(Data records)
§ §

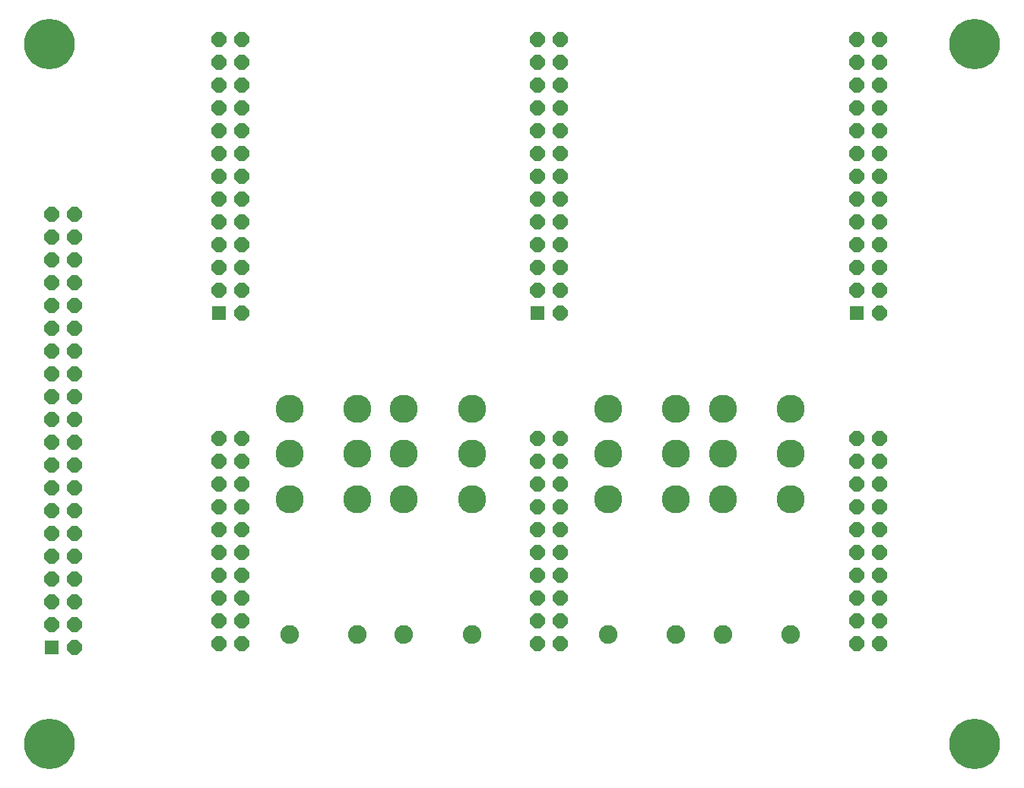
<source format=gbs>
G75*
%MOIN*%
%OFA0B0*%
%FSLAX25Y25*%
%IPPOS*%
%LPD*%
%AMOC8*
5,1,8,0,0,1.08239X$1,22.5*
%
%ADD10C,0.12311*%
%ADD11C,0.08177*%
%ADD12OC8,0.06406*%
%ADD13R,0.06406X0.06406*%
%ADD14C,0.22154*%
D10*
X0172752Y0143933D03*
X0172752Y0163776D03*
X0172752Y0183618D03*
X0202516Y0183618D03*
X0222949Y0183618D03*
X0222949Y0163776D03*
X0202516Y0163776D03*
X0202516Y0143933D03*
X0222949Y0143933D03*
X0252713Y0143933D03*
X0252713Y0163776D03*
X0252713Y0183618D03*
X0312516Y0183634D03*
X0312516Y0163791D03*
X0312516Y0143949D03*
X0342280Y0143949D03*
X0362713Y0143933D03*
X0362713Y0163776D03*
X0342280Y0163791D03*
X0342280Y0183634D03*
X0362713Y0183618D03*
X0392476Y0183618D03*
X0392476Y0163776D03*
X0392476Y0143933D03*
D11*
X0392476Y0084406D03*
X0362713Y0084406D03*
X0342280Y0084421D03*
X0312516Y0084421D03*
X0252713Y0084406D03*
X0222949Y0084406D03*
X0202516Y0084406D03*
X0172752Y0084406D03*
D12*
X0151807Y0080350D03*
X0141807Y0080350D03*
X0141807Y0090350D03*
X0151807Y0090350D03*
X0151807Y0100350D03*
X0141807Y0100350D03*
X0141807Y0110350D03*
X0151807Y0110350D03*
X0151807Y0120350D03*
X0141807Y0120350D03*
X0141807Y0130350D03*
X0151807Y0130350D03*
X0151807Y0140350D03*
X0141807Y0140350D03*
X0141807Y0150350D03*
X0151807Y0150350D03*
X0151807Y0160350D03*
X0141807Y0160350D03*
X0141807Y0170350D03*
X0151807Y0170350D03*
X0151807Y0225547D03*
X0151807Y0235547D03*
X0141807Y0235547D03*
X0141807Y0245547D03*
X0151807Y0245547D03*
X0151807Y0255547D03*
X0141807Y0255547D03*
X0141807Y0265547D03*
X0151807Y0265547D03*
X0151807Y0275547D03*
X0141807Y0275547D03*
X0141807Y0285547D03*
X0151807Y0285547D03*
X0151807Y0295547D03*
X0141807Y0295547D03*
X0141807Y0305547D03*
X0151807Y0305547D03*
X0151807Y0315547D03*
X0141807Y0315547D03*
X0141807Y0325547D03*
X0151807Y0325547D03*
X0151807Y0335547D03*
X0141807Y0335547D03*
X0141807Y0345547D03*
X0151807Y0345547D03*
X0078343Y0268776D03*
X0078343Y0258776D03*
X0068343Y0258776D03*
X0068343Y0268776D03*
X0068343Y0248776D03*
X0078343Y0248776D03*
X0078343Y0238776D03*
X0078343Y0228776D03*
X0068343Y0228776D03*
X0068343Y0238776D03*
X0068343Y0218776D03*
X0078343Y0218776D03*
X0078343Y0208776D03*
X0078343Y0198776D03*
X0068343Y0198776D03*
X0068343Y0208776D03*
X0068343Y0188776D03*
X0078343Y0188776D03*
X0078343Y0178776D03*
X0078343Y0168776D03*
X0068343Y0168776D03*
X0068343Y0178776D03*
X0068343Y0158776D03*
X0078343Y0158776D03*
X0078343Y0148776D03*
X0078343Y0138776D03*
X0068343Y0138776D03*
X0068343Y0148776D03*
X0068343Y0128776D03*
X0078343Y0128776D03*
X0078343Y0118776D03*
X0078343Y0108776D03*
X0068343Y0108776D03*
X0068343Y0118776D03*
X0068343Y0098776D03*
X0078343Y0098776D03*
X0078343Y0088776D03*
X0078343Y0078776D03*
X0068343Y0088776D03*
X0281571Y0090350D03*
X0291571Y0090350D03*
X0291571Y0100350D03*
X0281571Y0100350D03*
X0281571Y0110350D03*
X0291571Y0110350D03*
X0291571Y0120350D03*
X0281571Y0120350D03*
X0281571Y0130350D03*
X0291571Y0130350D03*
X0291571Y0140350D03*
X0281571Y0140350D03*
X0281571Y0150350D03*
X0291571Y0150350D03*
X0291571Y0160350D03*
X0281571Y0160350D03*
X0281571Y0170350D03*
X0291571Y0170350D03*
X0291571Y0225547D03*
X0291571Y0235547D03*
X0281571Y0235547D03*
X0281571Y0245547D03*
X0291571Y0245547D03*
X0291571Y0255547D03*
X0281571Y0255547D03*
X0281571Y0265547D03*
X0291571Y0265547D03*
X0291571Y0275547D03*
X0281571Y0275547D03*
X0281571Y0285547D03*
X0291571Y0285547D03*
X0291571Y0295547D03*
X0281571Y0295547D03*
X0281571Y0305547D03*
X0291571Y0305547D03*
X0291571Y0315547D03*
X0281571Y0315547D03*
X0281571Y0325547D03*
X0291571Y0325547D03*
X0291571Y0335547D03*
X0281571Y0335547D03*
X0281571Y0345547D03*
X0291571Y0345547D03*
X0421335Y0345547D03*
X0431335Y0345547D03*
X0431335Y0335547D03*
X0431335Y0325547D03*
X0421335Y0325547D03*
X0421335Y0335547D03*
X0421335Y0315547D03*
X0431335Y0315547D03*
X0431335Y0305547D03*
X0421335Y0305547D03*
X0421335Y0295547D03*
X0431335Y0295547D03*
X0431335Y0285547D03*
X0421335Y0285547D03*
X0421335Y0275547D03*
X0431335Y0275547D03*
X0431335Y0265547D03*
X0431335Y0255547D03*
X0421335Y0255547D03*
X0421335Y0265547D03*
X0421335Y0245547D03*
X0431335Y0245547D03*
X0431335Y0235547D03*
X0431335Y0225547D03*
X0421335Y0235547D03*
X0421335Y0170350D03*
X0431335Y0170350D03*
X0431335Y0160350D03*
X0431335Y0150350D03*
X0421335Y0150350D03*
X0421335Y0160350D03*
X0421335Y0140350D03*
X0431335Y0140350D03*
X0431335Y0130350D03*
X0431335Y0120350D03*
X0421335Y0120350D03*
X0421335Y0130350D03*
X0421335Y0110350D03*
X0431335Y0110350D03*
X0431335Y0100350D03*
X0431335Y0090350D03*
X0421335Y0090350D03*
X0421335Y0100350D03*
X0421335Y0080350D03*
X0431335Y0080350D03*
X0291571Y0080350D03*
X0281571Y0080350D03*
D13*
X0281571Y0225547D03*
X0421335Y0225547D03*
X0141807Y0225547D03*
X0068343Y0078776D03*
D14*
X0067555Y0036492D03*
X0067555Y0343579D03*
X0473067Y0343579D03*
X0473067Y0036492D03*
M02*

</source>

§ §

Set the lines above down again, word for word, from the first through the one containing "X0222949Y0183618D03*"; pictures excluded.

* OUTPUT FOR THIS EXERCISE
<source format=gbs>
G75*
%MOIN*%
%OFA0B0*%
%FSLAX25Y25*%
%IPPOS*%
%LPD*%
%AMOC8*
5,1,8,0,0,1.08239X$1,22.5*
%
%ADD10C,0.12311*%
%ADD11C,0.08177*%
%ADD12OC8,0.06406*%
%ADD13R,0.06406X0.06406*%
%ADD14C,0.22154*%
D10*
X0172752Y0143933D03*
X0172752Y0163776D03*
X0172752Y0183618D03*
X0202516Y0183618D03*
X0222949Y0183618D03*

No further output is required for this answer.